Freddie Mac records exempt from FOIA
Bob Secter and Andrew Zajac of the Chicago Tribune report that, while researching what went at Freddie Mac during the period White House Chief of Staff Rahm Emanuel served on the board of directors of Freddie Mac, they were unable to get minutes of board meetings and other information:
The Obama administration rejected a Tribune request under the Freedom of Information Act to review Freddie Mac board minutes and correspondence during Emanuel’s time as a director. The documents, obtained by Falcon for his investigation, were “commercial information” exempt from disclosure, according to a lawyer for the Federal Housing Finance Agency.
Freddie Mac executives cooked the books, mismanaged the firm, and ultimately drove it into the ground, costing taxpayers billions of dollars. The “commercial information” exemption is reserved for private companies–Freddie Mac is by no means a private company anymore.

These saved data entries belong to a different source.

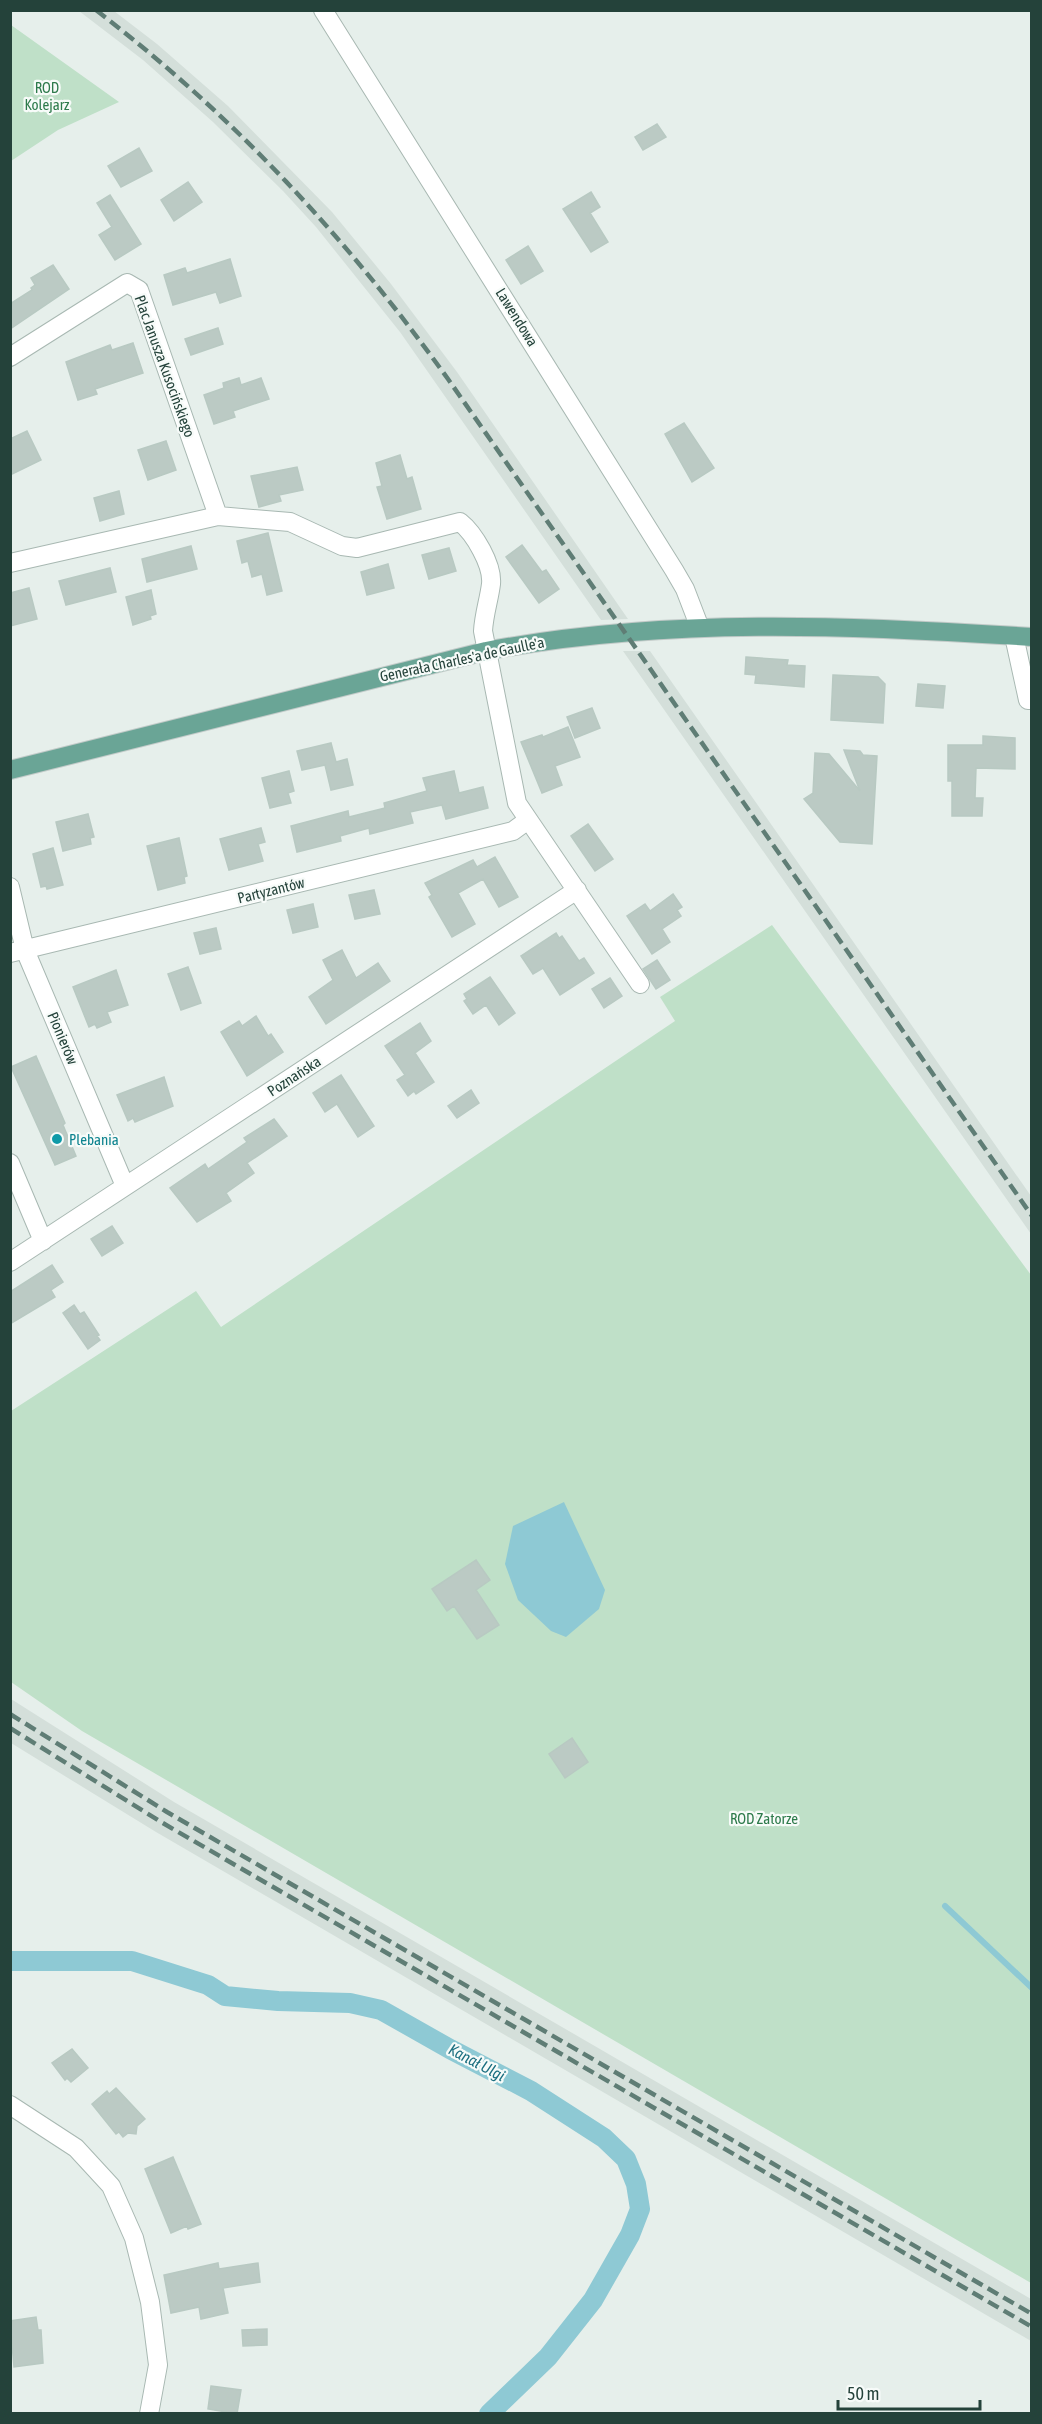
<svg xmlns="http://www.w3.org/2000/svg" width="1042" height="2424" font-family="'Asap Condensed',sans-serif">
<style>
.built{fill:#d4dfda}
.green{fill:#bfe0c8}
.water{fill:#8ec9d4}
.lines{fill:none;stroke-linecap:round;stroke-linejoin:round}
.stream{stroke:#8ec9d4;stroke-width:6}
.canal{stroke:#8ec9d4;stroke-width:20}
.building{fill:#bbcac4;stroke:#b8c9c2;stroke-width:1.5}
.minor-casing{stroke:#a8b8b2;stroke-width:20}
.major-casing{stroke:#c2cac8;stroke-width:20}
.minor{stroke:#fff;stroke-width:18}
.major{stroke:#6aa596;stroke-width:18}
.rail{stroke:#5f7d75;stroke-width:4.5;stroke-dasharray:12 6;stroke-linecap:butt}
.culture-dot{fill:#0f9aa8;stroke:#f7fbf9;stroke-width:2}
.labels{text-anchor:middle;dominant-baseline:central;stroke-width:4.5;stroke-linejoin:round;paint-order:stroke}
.park-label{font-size:15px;fill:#2d7a4b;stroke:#f7fbf9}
.street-label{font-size:15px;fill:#24423a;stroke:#f7fbf9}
.culture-label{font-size:15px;fill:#0d838f;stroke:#f7fbf9;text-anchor:start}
.water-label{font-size:16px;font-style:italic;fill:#1c6f80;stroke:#f7fbf9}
</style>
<rect width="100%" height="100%" fill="#e6efeb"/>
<path class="built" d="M79,11H114L157,44L228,106L332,212L391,284L457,372L628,619L601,620L400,332L316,227L283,191L213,122L143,60Z
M623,651H650L1031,1196V1234Z
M11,1699L174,1802L1031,2299V2341L156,1832L11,1743Z"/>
<path class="green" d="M11,25L119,102L58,130L11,161Z
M772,925L1031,1275V2283L82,1731L11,1682V1411L196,1291L221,1327L675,1021L660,997Z"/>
<path class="water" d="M564,1502L605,1590L599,1609L566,1637L551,1631L518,1600L505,1564L513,1526Z"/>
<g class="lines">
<path class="stream" d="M945,1906L1032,1988"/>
<path class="canal" d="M10,1961H132L208,1985L225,1996L278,2001L350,2003L381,2010L450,2049L531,2091L604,2138L626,2159L636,2184L640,2209L630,2235L593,2300L548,2357L489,2414"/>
</g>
<path class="building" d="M657,124L666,137L643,150L635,137Z
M139,148L152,171L121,187L108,166Z
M188,182L202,202L174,221L161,200Z
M591,192L600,207L590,213L608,242L591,252L563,209Z
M110,195L141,244L115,260L99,235L112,227L97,203Z
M528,246L543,271L521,284L506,260Z
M230,259L241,296L220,303L216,292L173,305L164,275L185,268L187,273Z
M53,265L69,289L10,329V304L32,290L31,288L35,285L31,278Z
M218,328L223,344L191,355L185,339Z
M133,343L143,373L95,389L97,394L78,400L66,362L110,345L112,350Z
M239,378L241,385L261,378L269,399L233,411L235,417L214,424L204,395L224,388L223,383Z
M684,423L714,468L692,482L665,434Z
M27,431L41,460L10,475V439Z
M166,441L176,470L148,480L138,450Z
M400,455L407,479L412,477L421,509L387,519L377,487L382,486L376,463Z
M297,467L303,490L279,495L281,501L259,507L251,476Z
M119,491L124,514L100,521L94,498Z
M268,533L282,591L267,595L262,574L252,577L248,561L242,563L237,541Z
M522,545L542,572L546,570L559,589L539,603L506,557Z
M191,546L197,569L147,582L142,559Z
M449,548L456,571L429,579L422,555Z
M388,564L394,588L367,595L361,572Z
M110,568L116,592L66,605L59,581Z
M29,588L37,619L10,626V593Z
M151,590L156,614L150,616L151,619L133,625L126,597Z
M746,657L788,660L787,665L805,666L804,687L755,683L756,675L745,674Z
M833,675L878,677L885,684L883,723L831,720Z
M918,684L945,686L943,708L916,706Z
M592,708L600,728L575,738L567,717Z
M568,727L580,757L555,766L562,785L542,793L521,742L542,735L543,737Z
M983,736L1015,738V769L976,768L975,798H983L982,816H952V781H948V745H983Z
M331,743L336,762L347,759L353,785L331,790L325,765L302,770L297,751Z
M844,750L860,751L863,755L877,756L872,844L840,842L804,799L813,793L815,753L829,754L860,791Z
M289,771L294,791L288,793L291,803L270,808L262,778Z
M454,771L459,793L483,787L488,808L446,819L442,805L410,812L413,823L370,834L369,828L340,836L341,841L297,852L291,826L348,811L349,817L385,808L384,803L427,791L423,778Z
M88,814L94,837L90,838L91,844L63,851L56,822Z
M588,824L613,859L595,871L571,836Z
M261,828L265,842L258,844L263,861L229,870L220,839Z
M179,838L187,876L184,877L185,883L158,890L147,846Z
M53,848L63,885L47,889L46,886L41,887L33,854Z
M495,857L518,897L499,907L483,879L458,893L475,924L452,937L429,897L432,895L425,883L473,860L477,867Z
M374,890L380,914L355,919L349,895Z
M673,894L682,907L677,910L681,916L662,929L670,942L652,954L627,916L645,904L650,911Z
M313,904L318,927L293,933L287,910Z
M216,928L221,949L200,954L194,933Z
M556,933L559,938L562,936L579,961L584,958L594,973L560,995L543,968L533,974L521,956Z
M342,950L356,978L378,963L390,981L326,1024L309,997L333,980L323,960Z
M657,960L670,980L656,989L643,969Z
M188,967L201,1003L181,1010L168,974Z
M116,970L128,1005L107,1012L111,1022L97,1028L95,1024L89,1027L73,987Z
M490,977L515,1013L499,1025L486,1005L473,1014L464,1001L467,999L464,994Z
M610,978L622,996L604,1008L592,989Z
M256,1016L268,1036L271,1034L283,1052L247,1076L221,1032L239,1021L242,1026Z
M420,1023L431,1041L415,1053L434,1082L416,1094L414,1091L408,1096L397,1080L405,1075L385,1046Z
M36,1056L65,1123L63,1125L76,1156L55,1165L11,1067Z
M341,1075L374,1126L358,1137L337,1104L325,1112L313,1093Z
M164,1077L173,1106L135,1122L133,1118L128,1121L117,1095Z
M471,1090L479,1103L457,1118L448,1106Z
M274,1119L287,1136L247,1163L254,1173L226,1193L231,1201L197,1222L170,1188L205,1164L208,1169L247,1142L244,1138Z
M112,1226L123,1243L102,1256L91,1239Z
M52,1265L63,1282L51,1290L55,1297L10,1324V1292Z
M74,1305L80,1314L84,1312L99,1335L97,1336L100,1340L88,1349L63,1313Z
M476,1560L490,1580L476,1590L499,1625L477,1639L454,1606L447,1611L432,1589Z
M572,1738L588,1762L565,1778L549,1754Z
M72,2049L88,2068L71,2082L67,2078L65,2080L52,2063Z
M116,2088L145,2119L137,2126L136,2134L128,2133L123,2137L119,2132L116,2134L92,2104L107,2091L109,2094Z
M173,2157L201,2224L188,2229L187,2226L171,2233L145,2169Z
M218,2263L219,2269L258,2263L260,2282L223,2288L228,2313L201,2319L199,2307L171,2313L164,2275Z
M36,2317L38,2330H41L43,2363L14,2367L10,2321Z
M267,2329V2345L243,2346L242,2330Z
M211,2386L241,2390L237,2414L208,2409Z"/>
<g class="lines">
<g class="minor-casing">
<path id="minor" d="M323,10L674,570L685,589L700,628
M10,357L127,283L139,290L218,516
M10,563L218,516L290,522L342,546L357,548L460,522C474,533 493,565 491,584C489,600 484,614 483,631L517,803L640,984
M1014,636L1028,700H1032
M10,887L25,950L125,1186
M10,953L513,831L528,820
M10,1163L43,1241
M10,1262L577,890
M10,2105L76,2148L111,2186L134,2238L150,2302L158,2365L149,2414"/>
</g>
<g class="major-casing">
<path id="major" d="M10,770L486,651C666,617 850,625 1032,637"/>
</g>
<use href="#minor" class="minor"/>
<use href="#major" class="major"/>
<path class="rail" d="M96,10C236,118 345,236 448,379L1032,1216
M10,1714L167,1812L1032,2314
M10,1728L161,1822L1032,2327"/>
</g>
<circle class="culture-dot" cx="57" cy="1139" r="6"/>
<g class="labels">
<g class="park-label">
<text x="47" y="87">ROD<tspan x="47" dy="17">Kolejarz</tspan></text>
<text x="764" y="1818">ROD Zatorze</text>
</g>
<g class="street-label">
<text transform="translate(517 317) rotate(58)">Lawendowa</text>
<text transform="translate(165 366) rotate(70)">Plac Janusza Kusocińskiego</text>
<text transform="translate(462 659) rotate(-12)">Generała Charles'a de Gaulle'a</text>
<text transform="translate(271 890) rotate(-14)">Partyzantów</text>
<text transform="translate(63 1038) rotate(67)">Pionierów</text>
<text transform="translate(294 1076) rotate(-33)">Poznańska</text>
</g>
<g class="culture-label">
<text x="69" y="1139">Plebania</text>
</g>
<g class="water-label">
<text transform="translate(477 2062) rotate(28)">Kanał Ulgi</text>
</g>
</g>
<rect width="1042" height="2424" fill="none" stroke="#24423a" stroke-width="24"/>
<path d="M838 2400v9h142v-9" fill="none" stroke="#24423a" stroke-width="3"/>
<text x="847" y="2400" font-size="18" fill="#24423a" stroke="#f7fbf9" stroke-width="4.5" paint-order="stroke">50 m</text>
</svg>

Sector and Zajac did get contemporaries of Emanuel to describe his participation on the company’s board:
One of Emanuel’s fellow directors at Freddie Mac was Neil Hartigan, the former Illinois attorney general. Hartigan said Emanuel’s primary contribution was explaining to others on the board how to play the levers of power.
He was respected on the board for his understanding of “the dynamics of the legislative process and the executive branch at senior levels,” Hartigan recalled. “I wouldn’t say he was outspoken. What he was, was solid.”
Shouldn’t that information now be available to the taxpayers who are bailing out the company?